→ Task description
Images do not belong in the copy. Retype the entries exactly.

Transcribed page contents
::::
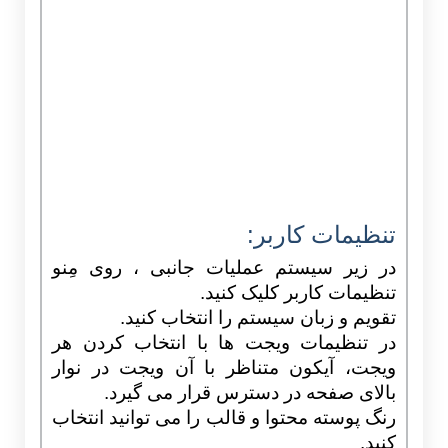
تنظیمات کاربر:
در زیر سیستم عملیات جانبی ، روی مِنو
تنظیمات کاربر کلیک کنید.
تقویم و زبان سیستم را انتخاب کنید.
در تنظیمات ویجت ها با انتخاب کردن هر
ویجت، آیکون متناظر با آن ویجت در نوار
بالای صفحه در دسترس قرار می گیرد.
رنگ پوسته محتوا و قالب را می توانید انتخاب
کنید.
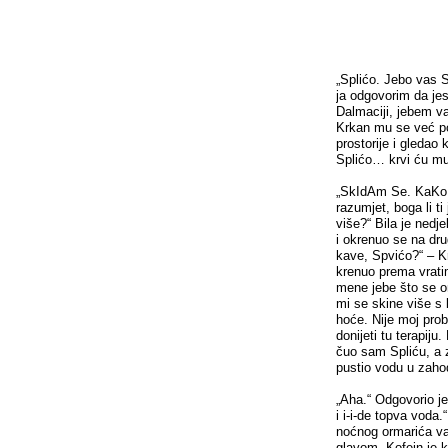
„Splićo. Jebo vas S
ja odgovorim da jes
Dalmaciji, jebem va
Krkan mu se već pop
prostorije i gledao
Splićo… krvi ću mu
„SkIdAm Se. KaKo 
razumjet, boga li t
više?“ Bila je nedj
i okrenuo se na dr
kave, Spvićo?“ – Kr
krenuo prema vrati
mene jebe što se on
mi se skine više s 
hoće. Nije moj pro
donijeti tu terapiju
čuo sam Spliću, a z
pustio vodu u zahod
„Aha.“ Odgovorio j
i i-i-de topva voda
noćnog ormarića v
glavom. Kofein je k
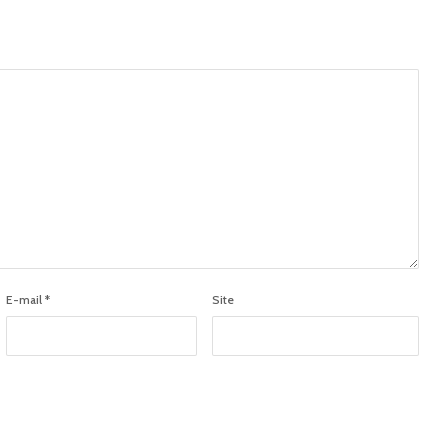
E-mail
*
Site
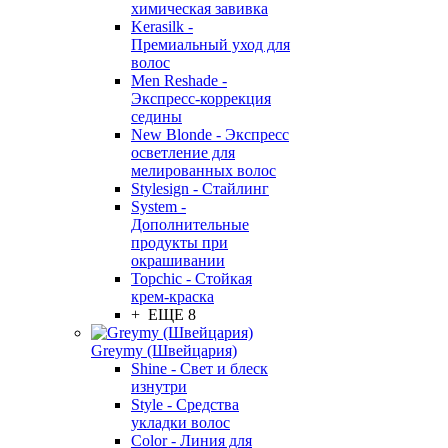
химическая завивка
Kerasilk -
Премиальный уход для
волос
Men Reshade -
Экспресс-коррекция
седины
New Blonde - Экспресс
осветление для
мелированных волос
Stylesign - Стайлинг
System -
Дополнительные
продукты при
окрашивании
Topchic - Стойкая
крем-краска
+ ЕЩЕ 8
Greymy (Швейцария)
Shine - Свет и блеск
изнутри
Style - Средства
укладки волос
Color - Линия для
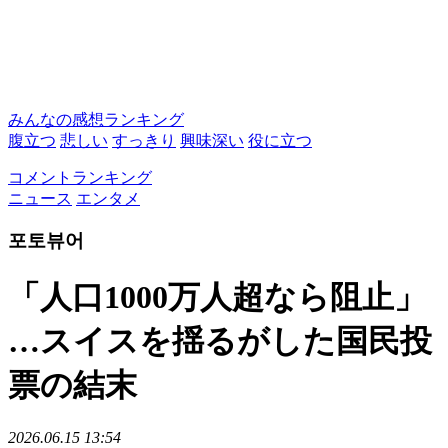
みんなの感想ランキング
腹立つ
悲しい
すっきり
興味深い
役に立つ
コメントランキング
ニュース
エンタメ
포토뷰어
「人口1000万人超なら阻止」
…スイスを揺るがした国民投
票の結末
2026.06.15 13:54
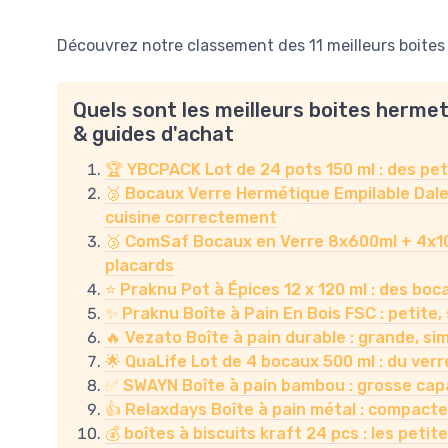
Découvrez notre classement des 11 meilleurs boites
Quels sont les meilleurs boites herme
& guides d'achat
🏆 YBCPACK Lot de 24 pots 150 ml : des peti
🥈 Bocaux Verre Hermétique Empilable Dale
cuisine correctement
🥉 ComSaf Bocaux en Verre 8x600ml + 4x1000
placards
⭐ Praknu Pot à Épices 12 x 120 ml : des boca
✨ Praknu Boîte à Pain En Bois FSC : petite,
🔥 Vezato Boîte à pain durable : grande, si
🌟 QuaLife Lot de 4 bocaux 500 ml : du verre
✅ SWAYN Boîte à pain bambou : grosse capac
👍 Relaxdays Boîte à pain métal : compacte,
💰 boîtes à biscuits kraft 24 pcs : les peti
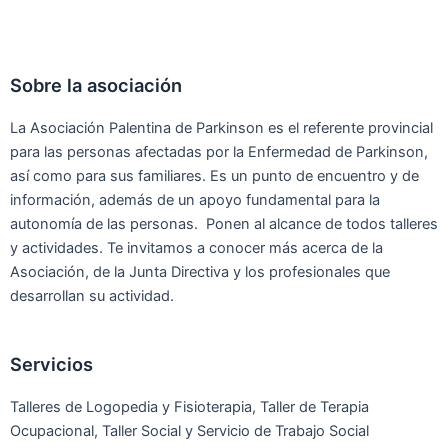
Sobre la asociación
La Asociación Palentina de Parkinson es el referente provincial
para las personas afectadas por la Enfermedad de Parkinson,
así como para sus familiares. Es un punto de encuentro y de
información, además de un apoyo fundamental para la
autonomía de las personas. Ponen al alcance de todos talleres
y actividades. Te invitamos a conocer más acerca de la
Asociación, de la Junta Directiva y los profesionales que
desarrollan su actividad.
Servicios
Talleres de Logopedia y Fisioterapia, Taller de Terapia
Ocupacional, Taller Social y Servicio de Trabajo Social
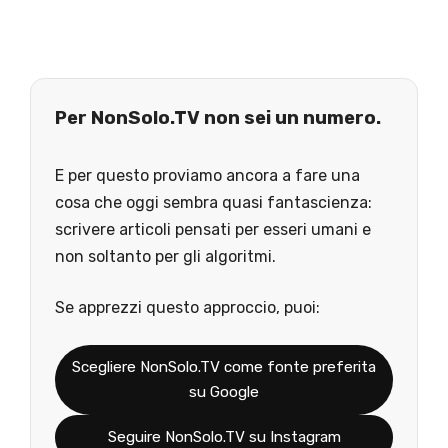
Per NonSolo.TV non sei un numero.
E per questo proviamo ancora a fare una
cosa che oggi sembra quasi fantascienza:
scrivere articoli pensati per esseri umani e
non soltanto per gli algoritmi.
Se apprezzi questo approccio, puoi:
Scegliere NonSolo.TV come fonte preferita
su Google
Seguire NonSolo.TV su Instagram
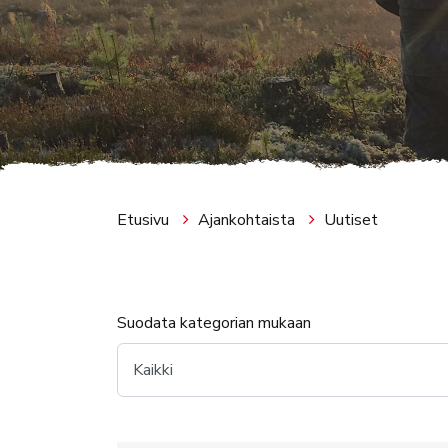
Etusivu
Ajankohtaista
Uutiset
Suodata kategorian mukaan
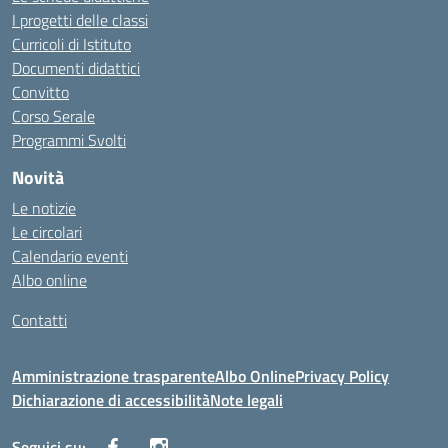
I progetti delle classi
Curricoli di Istituto
Documenti didattici
Convitto
Corso Serale
Programmi Svolti
Novità
Le notizie
Le circolari
Calendario eventi
Albo online
Contatti
Amministrazione trasparente
Albo Online
Privacy Policy
Dichiarazione di accessibilità
Note legali
Seguici su:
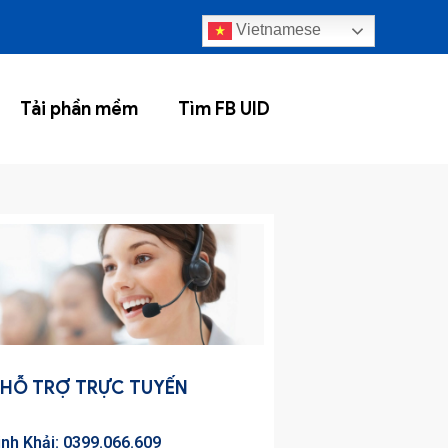
Vietnamese
Tải phần mềm
Tìm FB UID
HỖ TRỢ TRỰC TUYẾN
inh Khải: 0399.066.609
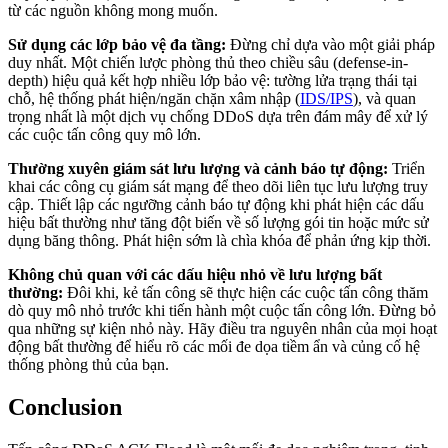
từ các nguồn không mong muốn.
Sử dụng các lớp bảo vệ đa tầng:
Đừng chỉ dựa vào một giải pháp
duy nhất. Một chiến lược phòng thủ theo chiều sâu (defense-in-
depth) hiệu quả kết hợp nhiều lớp bảo vệ: tường lửa trạng thái tại
chỗ, hệ thống phát hiện/ngăn chặn xâm nhập (
IDS/IPS
), và quan
trọng nhất là một dịch vụ chống DDoS dựa trên đám mây để xử lý
các cuộc tấn công quy mô lớn.
Thường xuyên giám sát lưu lượng và cảnh báo tự động:
Triển
khai các công cụ giám sát mạng để theo dõi liên tục lưu lượng truy
cập. Thiết lập các ngưỡng cảnh báo tự động khi phát hiện các dấu
hiệu bất thường như tăng đột biến về số lượng gói tin hoặc mức sử
dụng băng thông. Phát hiện sớm là chìa khóa để phản ứng kịp thời.
Không chủ quan với các dấu hiệu nhỏ về lưu lượng bất
thường:
Đôi khi, kẻ tấn công sẽ thực hiện các cuộc tấn công thăm
dò quy mô nhỏ trước khi tiến hành một cuộc tấn công lớn. Đừng bỏ
qua những sự kiện nhỏ này. Hãy điều tra nguyên nhân của mọi hoạt
động bất thường để hiểu rõ các mối đe dọa tiềm ẩn và củng cố hệ
thống phòng thủ của bạn.
Conclusion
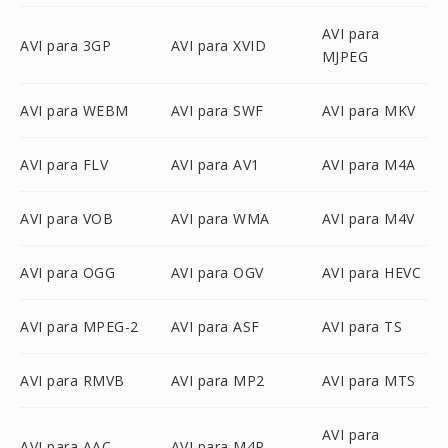
AVI para
AVI para 3GP
AVI para XVID
MJPEG
AVI para WEBM
AVI para SWF
AVI para MKV
AVI para FLV
AVI para AV1
AVI para M4A
AVI para VOB
AVI para WMA
AVI para M4V
AVI para OGG
AVI para OGV
AVI para HEVC
AVI para MPEG-2
AVI para ASF
AVI para TS
AVI para RMVB
AVI para MP2
AVI para MTS
AVI para
AVI para AAC
AVI para M4R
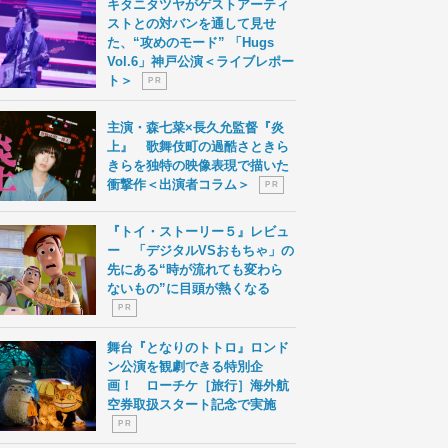
キタニタツヤがゲストアーティ
ストとの対バンを通して見せ
た、“攻めのモード” 「Hugs
Vol.6」神戸公演＜ライブレポー
ト＞
P R
主演・森七菜×長久允監督『炎
上』 歌舞伎町の過酷さときら
きらを独特の映像表現で描いた
衝撃作＜出演者コラム＞
P R
『トイ・ストーリー５』レビュ
ー 「デジタルVSおもちゃ」の
先にある“時が流れても変わら
ないもの”に目頭が熱くなる
P R
舞台『となりのトトロ』ロンド
ン公演を観劇できる特別企
画！ ローチケ［旅行］海外航
空券取扱スタート記念で実施
P R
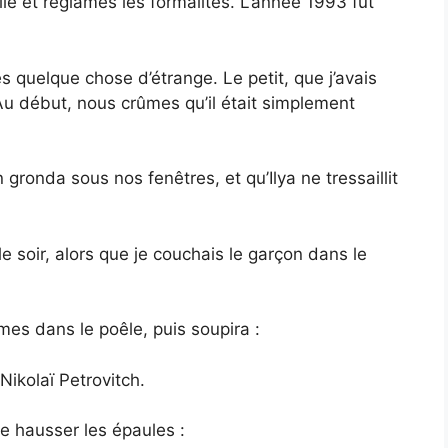
lle et réglâmes les formalités. L’année 1993 fut
quelque chose d’étrange. Le petit, que j’avais
 Au début, nous crûmes qu’il était simplement
 gronda sous nos fenêtres, et qu’Ilya ne tressaillit
e soir, alors que je couchais le garçon dans le
s dans le poêle, puis soupira :
Nikolaï Petrovitch.
e hausser les épaules :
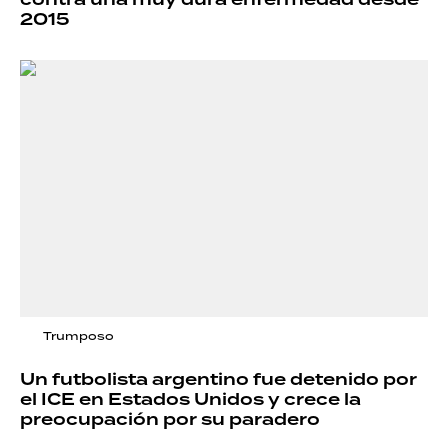
contra una muy dura enfermedad desde
2015
Trumposo
Un futbolista argentino fue detenido por
el ICE en Estados Unidos y crece la
preocupación por su paradero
::::
→ Answer to this exercise
تنظیمات کاربر:
در زیر سیستم عملیات جانبی ، روی مِنو
تنظیمات کاربر کلیک کنید.
تقویم و زبان سیستم را انتخاب کنید.
در تنظیمات ویجت ها با انتخاب کردن هر
ویجت، آیکون متناظر با آن ویجت در نوار
بالای صفحه در دسترس قرار می گیرد.
رنگ پوسته محتوا و قالب را می توانید انتخاب
کنید.
„Splićo. Jebo vas S
ja odgovorim da jes
Dalmaciji, jebem va
Krkan mu se već pop
prostorije i gledao
Splićo… krvi ću mu
„SkIdAm Se. KaKo 
razumjet, boga li t
više?“ Bila je nedj
i okrenuo se na dr
kave, Spvićo?“ – Kr
krenuo prema vrati
mene jebe što se on
mi se skine više s 
hoće. Nije moj pro
donijeti tu terapiju
čuo sam Spliću, a z
pustio vodu u zahod
„Aha.“ Odgovorio j
i i-i-de topva voda
noćnog ormarića v
glavom. Kofein je k
E-mail
*
Site
химическая завивка
Kerasilk -
Премиальный уход для
волос
Men Reshade -
Экспресс-коррекция
седины
New Blonde - Экспресс
осветление для
мелированных волос
Stylesign - Стайлинг
System -
Дополнительные
продукты при
окрашивании
Topchic - Стойкая
крем-краска
+ ЕЩЕ 8
Greymy (Швейцария)
Shine - Свет и блеск
изнутри
Style - Средства
укладки волос
Color - Линия для
みんなの感想ランキング
腹立つ
悲しい
すっきり
興味深い
役に立つ
コメントランキング
ニュース
エンタメ
포토뷰어
「人口1000万人超なら阻止」
…スイスを揺るがした国民投
票の結末
2026.06.15 13:54
Découvrez notre classement des 11 meilleurs boites
Quels sont les meilleurs boites herme
& guides d'achat
🏆 YBCPACK Lot de 24 pots 150 ml : des peti
🥈 Bocaux Verre Hermétique Empilable Dale
cuisine correctement
🥉 ComSaf Bocaux en Verre 8x600ml + 4x1000
placards
⭐ Praknu Pot à Épices 12 x 120 ml : des boca
✨ Praknu Boîte à Pain En Bois FSC : petite,
🔥 Vezato Boîte à pain durable : grande, si
🌟 QuaLife Lot de 4 bocaux 500 ml : du verre
✅ SWAYN Boîte à pain bambou : grosse capac
👍 Relaxdays Boîte à pain métal : compacte,
💰 boîtes à biscuits kraft 24 pcs : les peti
Sobre la asociación
La Asociación Palentina de Parkinson es el referente provincial
para las personas afectadas por la Enfermedad de Parkinson,
así como para sus familiares. Es un punto de encuentro y de
información, además de un apoyo fundamental para la
autonomía de las personas. Ponen al alcance de todos talleres
y actividades. Te invitamos a conocer más acerca de la
Asociación, de la Junta Directiva y los profesionales que
desarrollan su actividad.
Servicios
Talleres de Logopedia y Fisioterapia, Taller de Terapia
Ocupacional, Taller Social y Servicio de Trabajo Social
Per NonSolo.TV non sei un numero.
E per questo proviamo ancora a fare una
cosa che oggi sembra quasi fantascienza:
scrivere articoli pensati per esseri umani e
non soltanto per gli algoritmi.
Se apprezzi questo approccio, puoi:
Scegliere NonSolo.TV come fonte preferita
su Google
Seguire NonSolo.TV su Instagram
Etusivu
Ajankohtaista
Uutiset
Suodata kategorian mukaan
I progetti delle classi
Curricoli di Istituto
Documenti didattici
Convitto
Corso Serale
Programmi Svolti
Novità
Le notizie
Le circolari
Calendario eventi
Albo online
Contatti
Amministrazione trasparente
Albo Online
Privacy Policy
Dichiarazione di accessibilità
Note legali
Seguici su:
Vietnamese
Tải phần mềm
Tìm FB UID
HỖ TRỢ TRỰC TUYẾN
inh Khải: 0399.066.609
từ các nguồn không mong muốn.
Sử dụng các lớp bảo vệ đa tầng:
Đừng chỉ dựa vào một giải pháp
duy nhất. Một chiến lược phòng thủ theo chiều sâu (defense-in-
depth) hiệu quả kết hợp nhiều lớp bảo vệ: tường lửa trạng thái tại
chỗ, hệ thống phát hiện/ngăn chặn xâm nhập (
IDS/IPS
), và quan
trọng nhất là một dịch vụ chống DDoS dựa trên đám mây để xử lý
các cuộc tấn công quy mô lớn.
Thường xuyên giám sát lưu lượng và cảnh báo tự động:
Triển
khai các công cụ giám sát mạng để theo dõi liên tục lưu lượng truy
cập. Thiết lập các ngưỡng cảnh báo tự động khi phát hiện các dấu
hiệu bất thường như tăng đột biến về số lượng gói tin hoặc mức sử
dụng băng thông. Phát hiện sớm là chìa khóa để phản ứng kịp thời.
Không chủ quan với các dấu hiệu nhỏ về lưu lượng bất
thường:
Đôi khi, kẻ tấn công sẽ thực hiện các cuộc tấn công thăm
dò quy mô nhỏ trước khi tiến hành một cuộc tấn công lớn. Đừng bỏ
qua những sự kiện nhỏ này. Hãy điều tra nguyên nhân của mọi hoạt
động bất thường để hiểu rõ các mối đe dọa tiềm ẩn và củng cố hệ
thống phòng thủ của bạn.
Conclusion
AVI para
AVI para 3GP
AVI para XVID
MJPEG
AVI para WEBM
AVI para SWF
AVI para MKV
AVI para FLV
AVI para AV1
AVI para M4A
AVI para VOB
AVI para WMA
AVI para M4V
AVI para OGG
AVI para OGV
AVI para HEVC
AVI para MPEG-2
AVI para ASF
AVI para TS
AVI para RMVB
AVI para MP2
AVI para MTS
AVI para
AVI para AAC
AVI para M4R
キタニタツヤがゲストアーティ
ストとの対バンを通して見せ
た、“攻めのモード” 「Hugs
Vol.6」神戸公演＜ライブレポー
ト＞
P R
主演・森七菜×長久允監督『炎
上』 歌舞伎町の過酷さときら
きらを独特の映像表現で描いた
衝撃作＜出演者コラム＞
P R
『トイ・ストーリー５』レビュ
ー 「デジタルVSおもちゃ」の
先にある“時が流れても変わら
ないもの”に目頭が熱くなる
P R
舞台『となりのトトロ』ロンド
ン公演を観劇できる特別企
画！ ローチケ［旅行］海外航
空券取扱スタート記念で実施
P R
lle et réglâmes les formalités. L’année 1993 fut
quelque chose d’étrange. Le petit, que j’avais
 Au début, nous crûmes qu’il était simplement
 gronda sous nos fenêtres, et qu’Ilya ne tressaillit
e soir, alors que je couchais le garçon dans le
s dans le poêle, puis soupira :
Nikolaï Petrovitch.
e hausser les épaules :
contra una muy dura enfermedad desde
2015
Trumposo
Un futbolista argentino fue detenido por
el ICE en Estados Unidos y crece la
preocupación por su paradero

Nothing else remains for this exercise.